> PROBLEMS AND TASKS:
**1)** In two sentences, summarize the post on Salon's debate coverage.
**2)** In the post on Salon's debate coverage, what term from mathematical theory does Romney use for the first question?
**3)** Carry on the post on Salon's debate coverage from its last sentence.

> EXERCISE PASSAGE:

If you don’t subscribe to Salon.com, you might want to reconsider. The writing is smart, snappy, and never misses the mark. Much food for thought.

Today’s issue gives a wrap-up of the most recent Republican Presidential Debate. And it’s a riot. Michael Scherer’s piece is titled What you missed while watching “Deal or No Deal”: Salon watches the third GOP debate so you don’t have to: God frowns on Giuliani, Romney does weird math on Iraq, Thompson proposes a Bush morality tour, and more.

We get a minute-by-minute summary of the highlights and lowlights. Among my favorite:

2 minutes. “My name is Thompson, Tommy Thompson,” says the former Wisconsin governor, in his best James Bond impersonation. Former Massachusetts Gov. Mitt Romney, who is worth $350 million and does not live in your neighborhood, introduces himself as a “neighbor.” Former Arkansas Gov. Mike Huckabee apologizes to the crowd for his hometown, Hope, Ark., which birthed Bill Clinton. “All I ask is give me one more chance.” People laugh.

4 minutes. The first question goes to Romney. It is concise. “Was it a mistake for us to invade Iraq?” Romney won’t answer. He calls the question “a non sequitur.” He also calls it “a null set,” which is a term from mathematical theory that means something complicated involving X, if X is a measurable space, and the “sigma ideal.” Instead, Romney attacks Democratic Senate leader Harry Reid for saying the war is lost.

> Saved entries:
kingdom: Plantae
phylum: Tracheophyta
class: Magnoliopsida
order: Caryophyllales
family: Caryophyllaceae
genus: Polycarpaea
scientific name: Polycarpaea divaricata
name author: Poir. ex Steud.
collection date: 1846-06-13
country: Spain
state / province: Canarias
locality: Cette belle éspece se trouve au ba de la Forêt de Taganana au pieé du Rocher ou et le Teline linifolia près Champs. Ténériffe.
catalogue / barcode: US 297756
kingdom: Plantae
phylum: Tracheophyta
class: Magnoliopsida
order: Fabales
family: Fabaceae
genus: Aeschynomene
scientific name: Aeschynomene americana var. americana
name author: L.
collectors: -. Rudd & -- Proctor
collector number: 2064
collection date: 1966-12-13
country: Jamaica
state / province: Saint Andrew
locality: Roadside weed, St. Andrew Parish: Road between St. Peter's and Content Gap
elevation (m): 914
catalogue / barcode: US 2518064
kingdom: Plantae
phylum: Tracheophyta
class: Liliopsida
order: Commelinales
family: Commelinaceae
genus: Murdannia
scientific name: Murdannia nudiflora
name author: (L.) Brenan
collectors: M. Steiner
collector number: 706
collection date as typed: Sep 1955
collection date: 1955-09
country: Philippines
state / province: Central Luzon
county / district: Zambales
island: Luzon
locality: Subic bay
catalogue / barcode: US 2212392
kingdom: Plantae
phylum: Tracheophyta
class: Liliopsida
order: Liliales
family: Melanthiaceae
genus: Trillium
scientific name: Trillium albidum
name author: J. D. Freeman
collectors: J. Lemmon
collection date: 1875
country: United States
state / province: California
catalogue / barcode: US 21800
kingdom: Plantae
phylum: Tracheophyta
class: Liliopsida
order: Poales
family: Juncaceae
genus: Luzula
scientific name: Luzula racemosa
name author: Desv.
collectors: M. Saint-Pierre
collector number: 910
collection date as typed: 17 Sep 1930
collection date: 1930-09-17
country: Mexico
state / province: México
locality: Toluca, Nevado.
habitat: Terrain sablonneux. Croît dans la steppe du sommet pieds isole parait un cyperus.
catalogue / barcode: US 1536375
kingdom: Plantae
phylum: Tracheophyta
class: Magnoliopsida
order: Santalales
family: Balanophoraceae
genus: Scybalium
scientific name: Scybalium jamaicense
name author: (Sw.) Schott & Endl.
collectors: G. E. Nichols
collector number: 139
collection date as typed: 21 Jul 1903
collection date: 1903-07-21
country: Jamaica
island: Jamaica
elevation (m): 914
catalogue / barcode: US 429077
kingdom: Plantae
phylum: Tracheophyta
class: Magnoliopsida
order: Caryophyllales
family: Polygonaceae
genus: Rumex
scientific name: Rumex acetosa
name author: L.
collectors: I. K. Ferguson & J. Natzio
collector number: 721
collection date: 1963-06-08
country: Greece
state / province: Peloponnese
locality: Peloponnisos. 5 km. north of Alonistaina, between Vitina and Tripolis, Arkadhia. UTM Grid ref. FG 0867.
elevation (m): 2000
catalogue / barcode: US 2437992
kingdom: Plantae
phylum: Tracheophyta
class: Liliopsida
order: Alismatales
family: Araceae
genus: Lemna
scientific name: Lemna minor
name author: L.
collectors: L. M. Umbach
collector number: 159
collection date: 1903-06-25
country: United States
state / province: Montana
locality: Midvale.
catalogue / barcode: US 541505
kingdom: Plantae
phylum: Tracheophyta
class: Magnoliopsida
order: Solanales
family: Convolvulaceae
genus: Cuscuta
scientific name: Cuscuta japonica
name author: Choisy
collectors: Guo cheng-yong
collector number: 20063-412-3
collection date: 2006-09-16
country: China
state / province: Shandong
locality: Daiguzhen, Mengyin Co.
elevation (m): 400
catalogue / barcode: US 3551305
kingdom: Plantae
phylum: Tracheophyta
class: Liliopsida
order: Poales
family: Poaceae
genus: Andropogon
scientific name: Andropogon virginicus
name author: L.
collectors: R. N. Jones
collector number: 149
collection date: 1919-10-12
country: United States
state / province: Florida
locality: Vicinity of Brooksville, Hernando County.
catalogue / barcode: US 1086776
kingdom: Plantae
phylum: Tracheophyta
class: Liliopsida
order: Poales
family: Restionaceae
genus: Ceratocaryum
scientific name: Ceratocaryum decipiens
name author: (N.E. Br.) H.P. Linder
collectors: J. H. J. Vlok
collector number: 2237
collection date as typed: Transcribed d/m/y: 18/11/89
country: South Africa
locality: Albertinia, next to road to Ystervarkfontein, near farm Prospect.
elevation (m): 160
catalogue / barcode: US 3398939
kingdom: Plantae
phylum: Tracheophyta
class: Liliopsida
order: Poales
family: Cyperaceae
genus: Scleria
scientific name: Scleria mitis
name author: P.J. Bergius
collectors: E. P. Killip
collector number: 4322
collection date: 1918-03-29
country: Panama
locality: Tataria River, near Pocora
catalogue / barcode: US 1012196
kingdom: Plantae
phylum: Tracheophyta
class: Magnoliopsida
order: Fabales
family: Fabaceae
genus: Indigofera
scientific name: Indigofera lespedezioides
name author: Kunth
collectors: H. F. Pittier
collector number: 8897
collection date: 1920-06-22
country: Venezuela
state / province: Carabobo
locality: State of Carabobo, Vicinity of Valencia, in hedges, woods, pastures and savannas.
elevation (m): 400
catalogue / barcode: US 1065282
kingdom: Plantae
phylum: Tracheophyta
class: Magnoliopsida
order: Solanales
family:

> RESPONSES BY ITEM NUMBER:
**1)** The post urges readers to subscribe to Salon.com and points to Michael Scherer's minute-by-minute summary of the third Republican presidential debate. Among the quoted highlights, Romney declines to say whether invading Iraq was a mistake and attacks Harry Reid instead.

**2)** He calls it "a null set."

**3)**
5 minutes. Undeterred, a reporter from the Manchester Union Leader asks Romney the same question again. “Was it a mistake for the United States to invade Iraq?” Romney says “null set” again, maybe with more feeling this time. Then he says, “That I think is an unreasonable hypothetical.”

6 minutes. The question is asked a third time, but now to former New York Mayor Rudy Giuliani. “Absolutely the right thing to do,” Giuliani says without hesitation. Ouch. That must hurt for Romney.

10 minutes. Arizona Sen. John McCain is asked what will happen if generals report that the surge of troops in Iraq is failing. McCain says he met this morning with the family of a fallen soldier. Then he attacks Hillary Clinton for saying Iraq is “Mr. Bush’s war.” “I didn’t say that Bosnia, our intervention there, was President Clinton’s war,” McCain explains. This is how it is done. If asked a tough question, treat Democrats like pincushions.

A bit later on:

55 minutes. Huckabee reveals the darker side of his faith. Answering a question about gays in the military, he calls homosexuality an “attitude.” “It’s about conduct,” he says, endorsing the current policy that bans gays and lesbians from serving openly. “It’s not about attitude.”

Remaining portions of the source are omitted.